--- Start of Quoted passage ---

## Basic Use

In [None]:
from transformers import pipeline

# Example of using the pre-trained BERT model for sentiment analysis
classifier = pipeline('sentiment-analysis')
result = classifier("I love using Hugging Face in Python!")
print(result)

## With Classes

Step 1: Load and preprocess the IMDb dataset:
First, let's load the IMDb dataset and preprocess it into a format suitable for fine-tuning.

In [None]:
from transformers import BertTokenizer
from torch.utils.data import DataLoader, Dataset

# Load the IMDb dataset (you can replace this with your own dataset)
# Assume the dataset is in the format: {'text': 'review text', 'label': 0 or 1}
def load_imdb_dataset():
    # Load and preprocess the dataset here (skipped for brevity)
    # Replace this with your own dataset loading and preprocessing code
    pass

class CustomDataset(Dataset):
    def __init__(self, tokenizer, data):
        self.tokenizer = tokenizer
        self.data = data

    def __len__(self):
        return len(self.data)

    def __getitem__(self, idx):
        text = self.data[idx]['text']
        label = self.data[idx]['label']
        encoding = self.tokenizer.encode_plus(
            text,
            add_special_tokens=True,
            return_tensors='pt',
            padding='max_length',
            truncation=True,
            max_length=128,
        )
        return {
            'input_ids': encoding['input_ids'].flatten(),
            'attention_mask': encoding['attention_mask'].flatten(),
            'label': label,
        }

# Load the IMDb dataset and create DataLoader
tokenizer = BertTokenizer.from_pretrained('bert-base-uncased')
imdb_dataset = load_imdb_dataset()
train_dataset = CustomDataset(tokenizer, imdb_dataset)
train_dataloader = DataLoader(train_dataset, batch_size=32, shuffle=True)


Step 2: Fine-tune the pre-trained BERT model:
Next, we'll load the pre-trained BERT model and fine-tune it on the IMDb dataset using a simple sentiment classification task.

In [None]:
from transformers import BertForSequenceClassification, AdamW
import torch

# Load the pre-trained BERT model for sequence classification
model = BertForSequenceClassification.from_pretrained('bert-base-uncased', num_labels=2)

# Set up the optimizer and learning rate scheduler
optimizer = AdamW(model.parameters(), lr=2e-5)
num_epochs = 3

# Fine-tuning loop
model.train()
device = torch.device('cuda' if torch.cuda.is_available() else 'cpu')
model.to(device)

for epoch in range(num_epochs):
    total_loss = 0.0
    for batch in train_dataloader:
        input_ids = batch['input_ids'].to(device)
        attention_mask = batch['attention_mask'].to(device)
        labels = batch['label'].to(device)

        optimizer.zero_grad()
        outputs = model(input_ids=input_ids, attention_mask=attention_mask, labels=labels)
        loss = outputs.loss
        total_loss += loss.item()
        
        loss.backward()
        optimizer.step()

    print(f'Epoch {epoch + 1}/{num_epochs}, Loss: {total_loss}')


Step 3: Save the fine-tuned model (optional):
You can save the fine-tuned model to use it later for inference:

In [None]:
model.save_pretrained('fine_tuned_model')

--- End of Quoted passage ---
--- Start of Entries ---

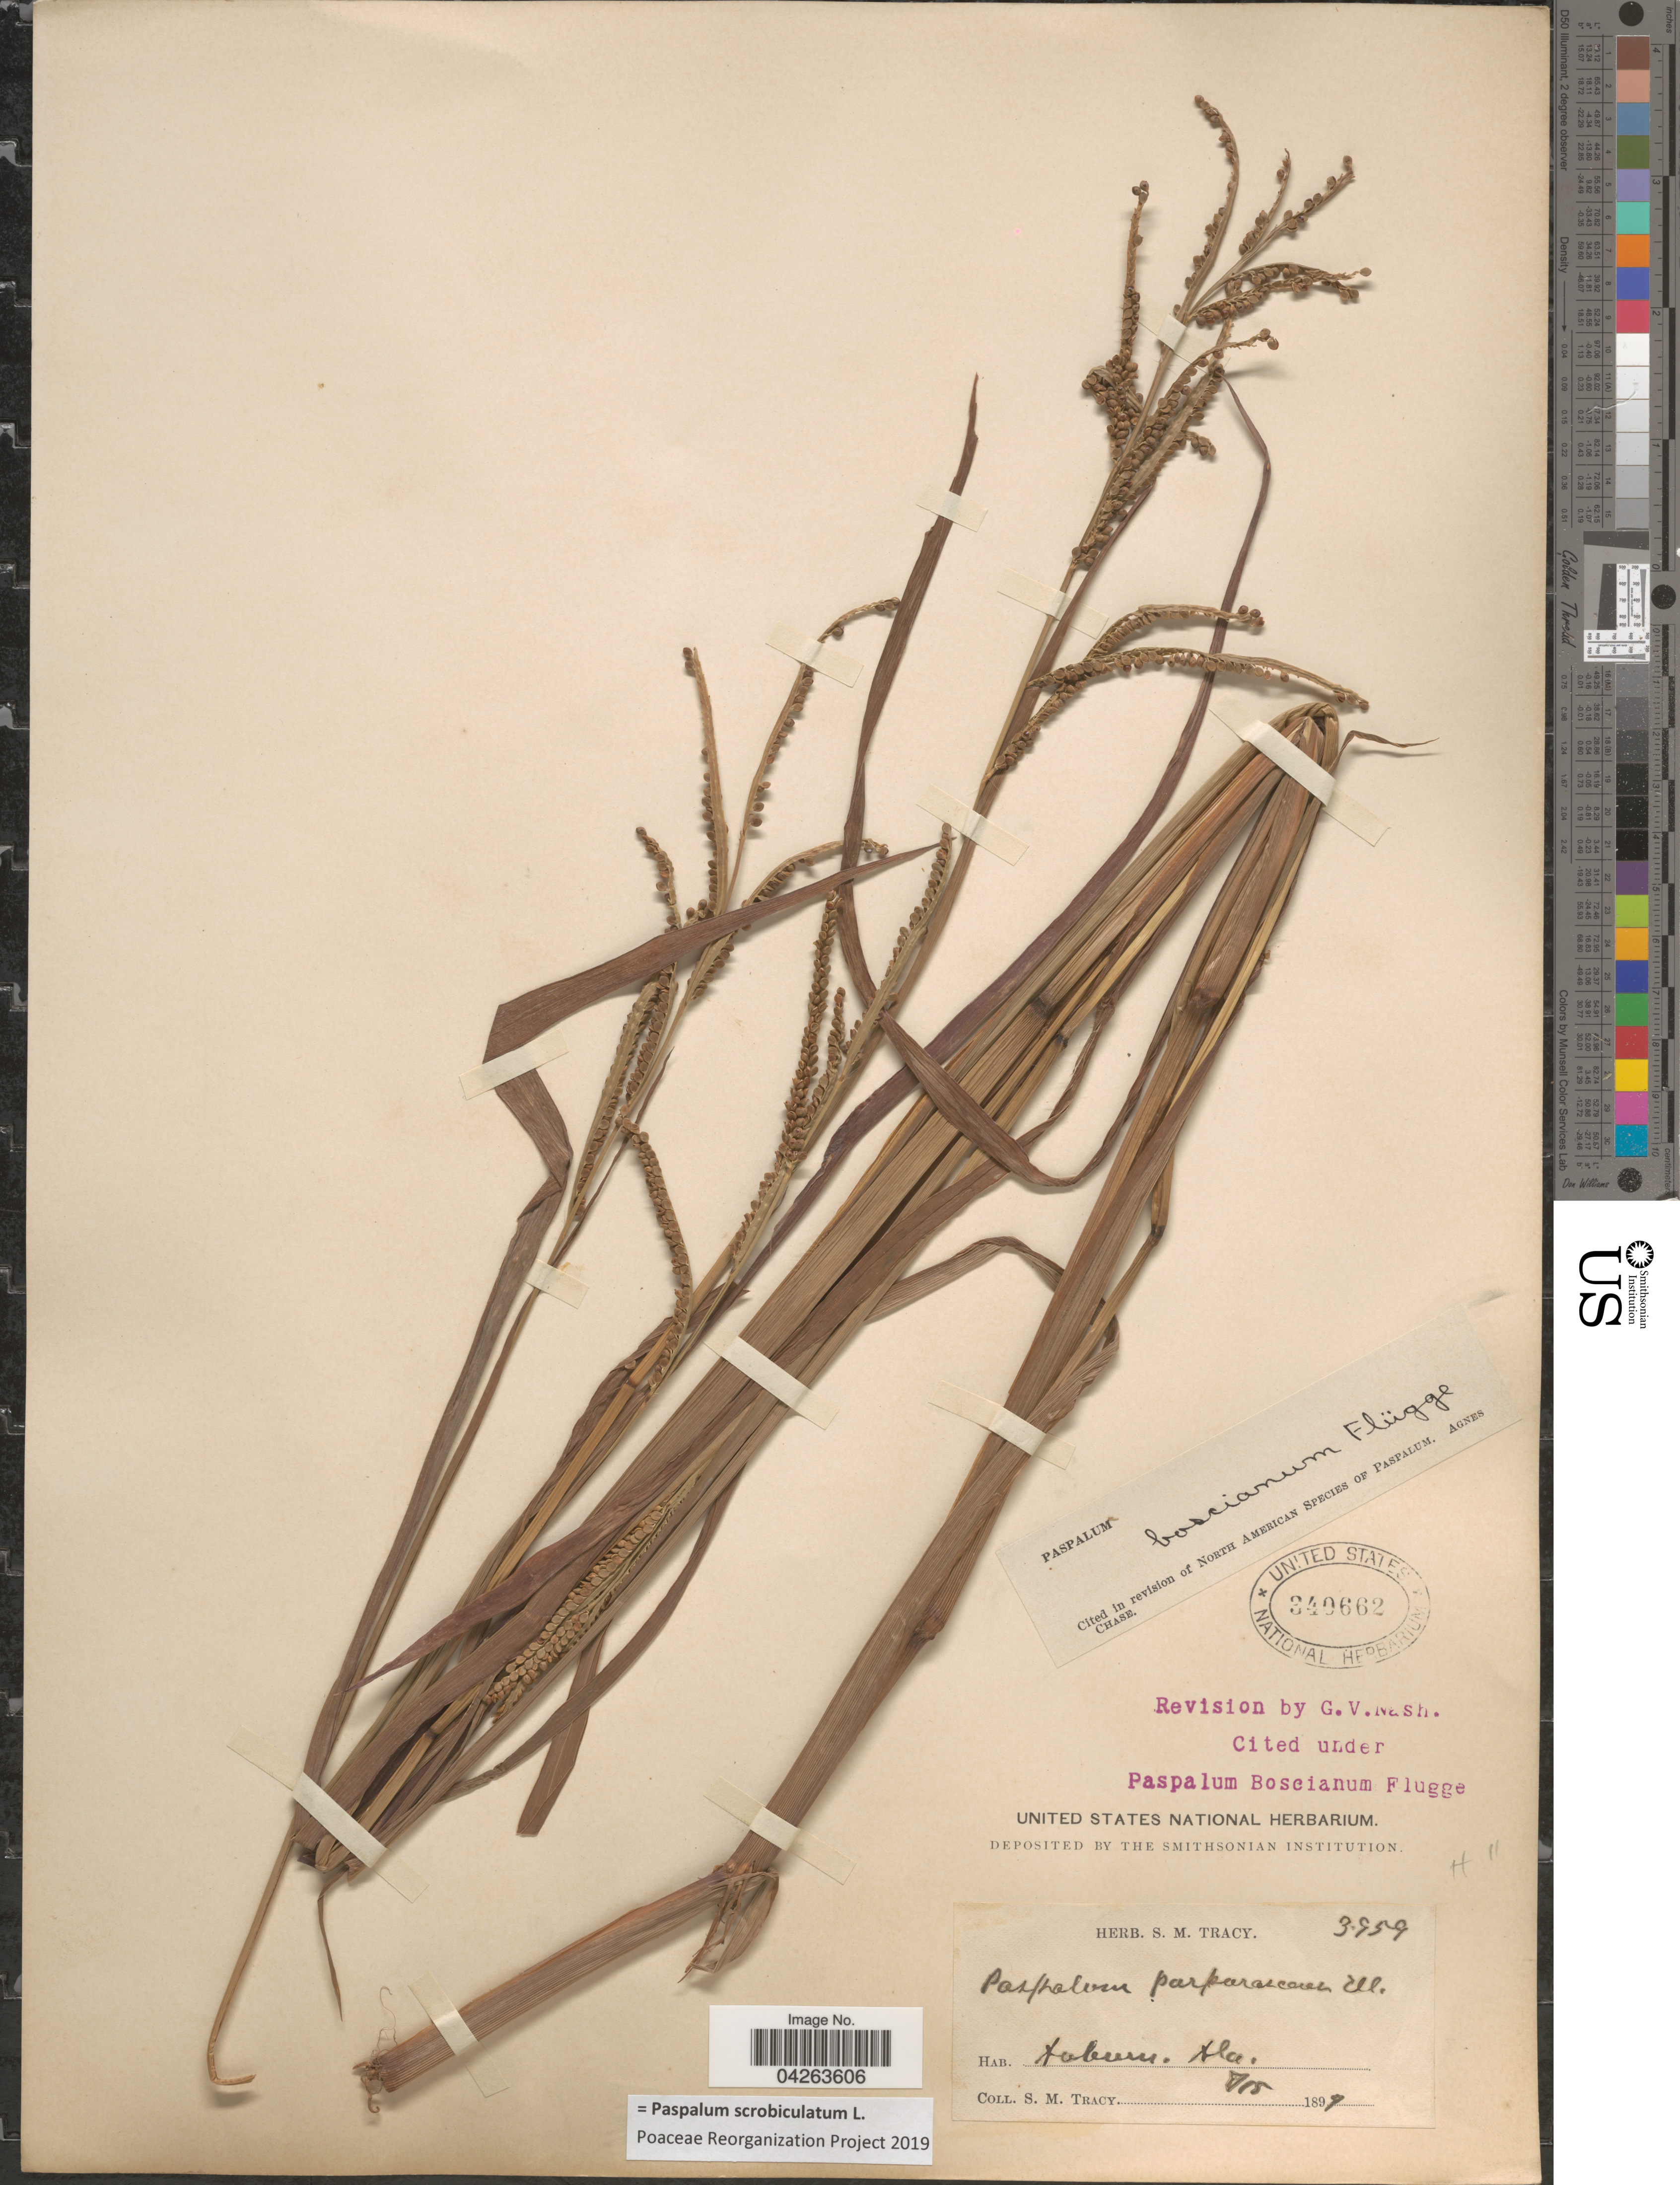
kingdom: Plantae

--- End of Entries ---
--- Start of Entries ---

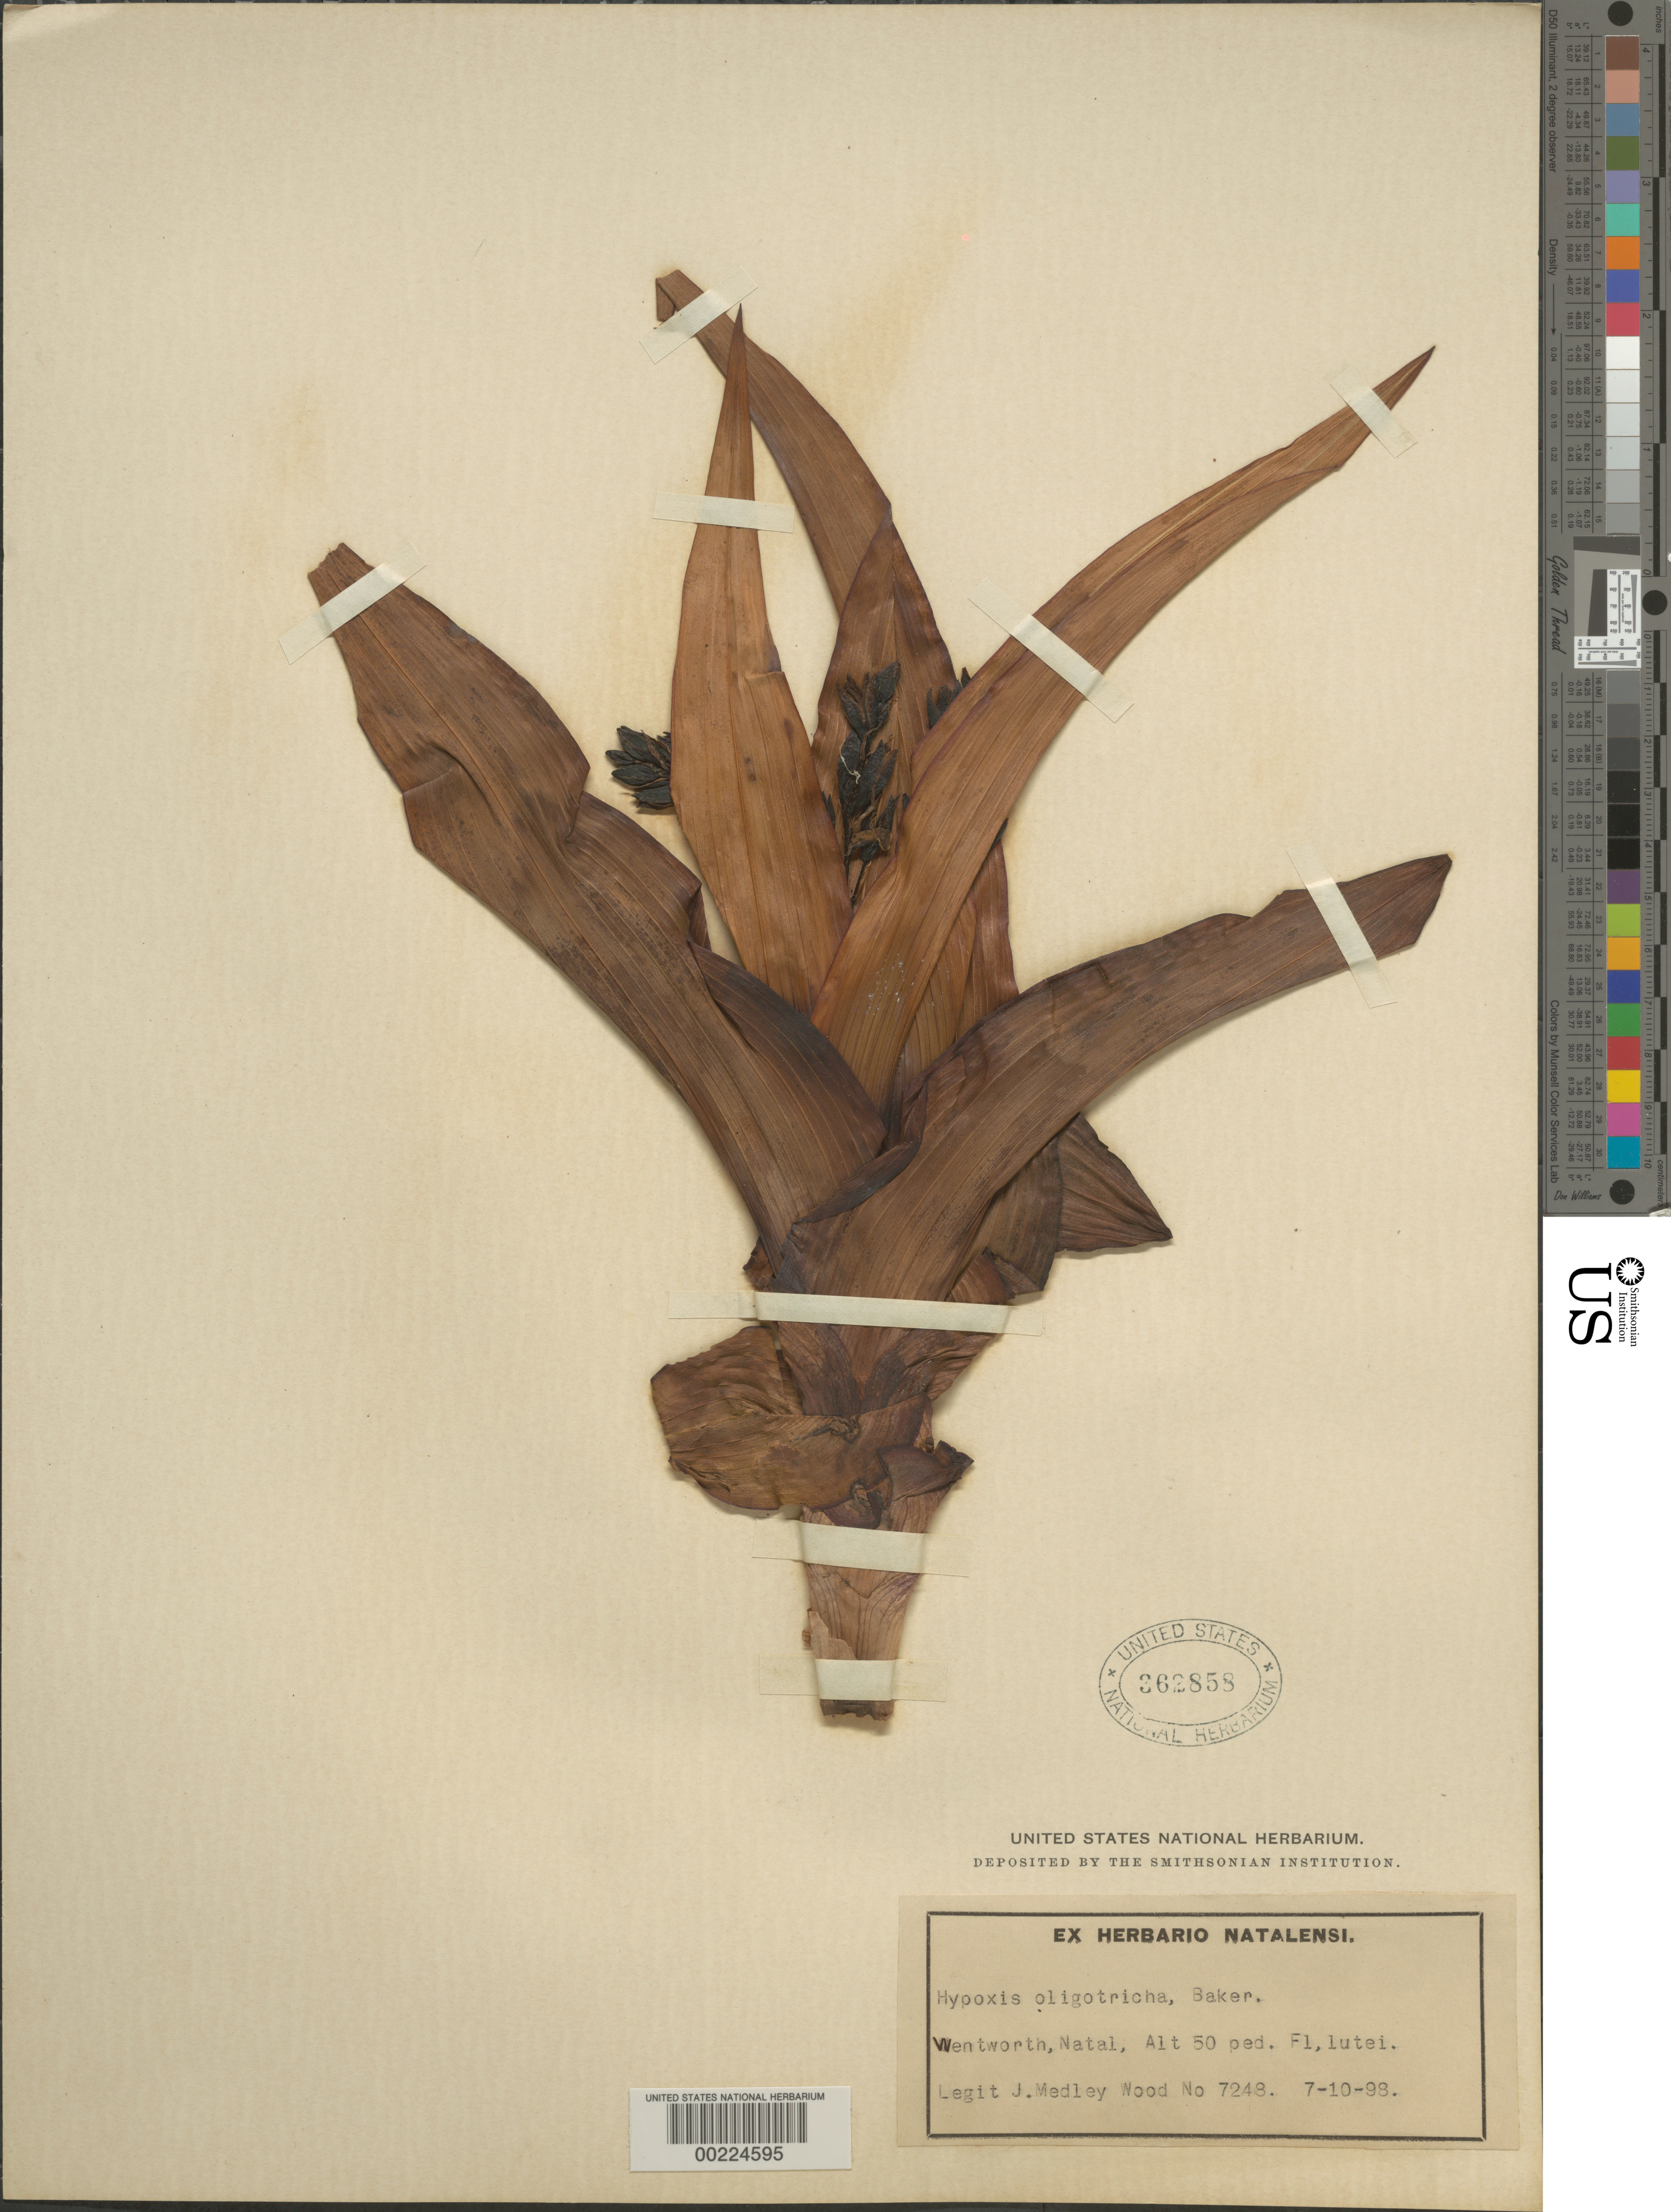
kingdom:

--- End of Entries ---

◆ To-do list ◆
a) Answer these questions from the BERT fine-tuning notebook, using the same marks in your reply:
(i) What batch size does the training DataLoader use?
(ii) What learning rate is given to the AdamW optimizer?
(iii) Under what name is the fine-tuned model saved?
b) In the BERT fine-tuning notebook, list every keyword argument, with its value, that is passed to `encode_plus` inside `__getitem__`.
c) Extend the BERT fine-tuning notebook with the next part, starting after the line that saves the model.

◆ Per-task answers ◆
a)
(i) 32
(ii) 2e-5
(iii) 'fine_tuned_model'

b)
- add_special_tokens=True
- return_tensors='pt'
- padding='max_length'
- truncation=True
- max_length=128

c)
Without Classes

Step 1: Load and preprocess the IMDb dataset:
First, let's load the IMDb dataset and preprocess it, similar to what we did before.

In [None]:
from transformers import BertTokenizer
from torch.utils.data import DataLoader, Dataset

# Load the IMDb dataset and preprocess it (same as before)
# Replace this with your own dataset loading and preprocessing code

# Create DataLoader
tokenizer = BertTokenizer.from_pretrained('bert-base-uncased')
imdb_dataset = load_imdb_dataset()  # Assuming you've loaded the dataset similarly as before

def encode_review(review):
    encoding = tokenizer.encode_plus(
        review,
        add_special_tokens=True,
        return_tensors='pt',
        padding='max_length',
        truncation=True,
        max_length=128,
    )
    return encoding['input_ids'], encoding['attention_mask']

train_input_ids = []
train_attention_masks = []
train_labels = []

for example in imdb_dataset:
    input_ids, attention_mask = encode_review(example['text'])
    train_input_ids.append(input_ids)
    train_attention_masks.append(attention_mask)
    train_labels.append(example['label'])

train_input_ids = torch.cat(train_input_ids, dim=0)
train_attention_masks = torch.cat(train_attention_masks, dim=0)
train_labels = torch.tensor(train_labels)
train_dataset = torch.utils.data.TensorDataset(train_input_ids, train_attention_masks, train_labels)
train_dataloader = DataLoader(train_dataset, batch_size=32, shuffle=True)


Step 2: Fine-tune the pre-trained BERT model:
Next, we'll load the pre-trained BERT model and fine-tune it on the IMDb dataset, just like before, but this time without using classes.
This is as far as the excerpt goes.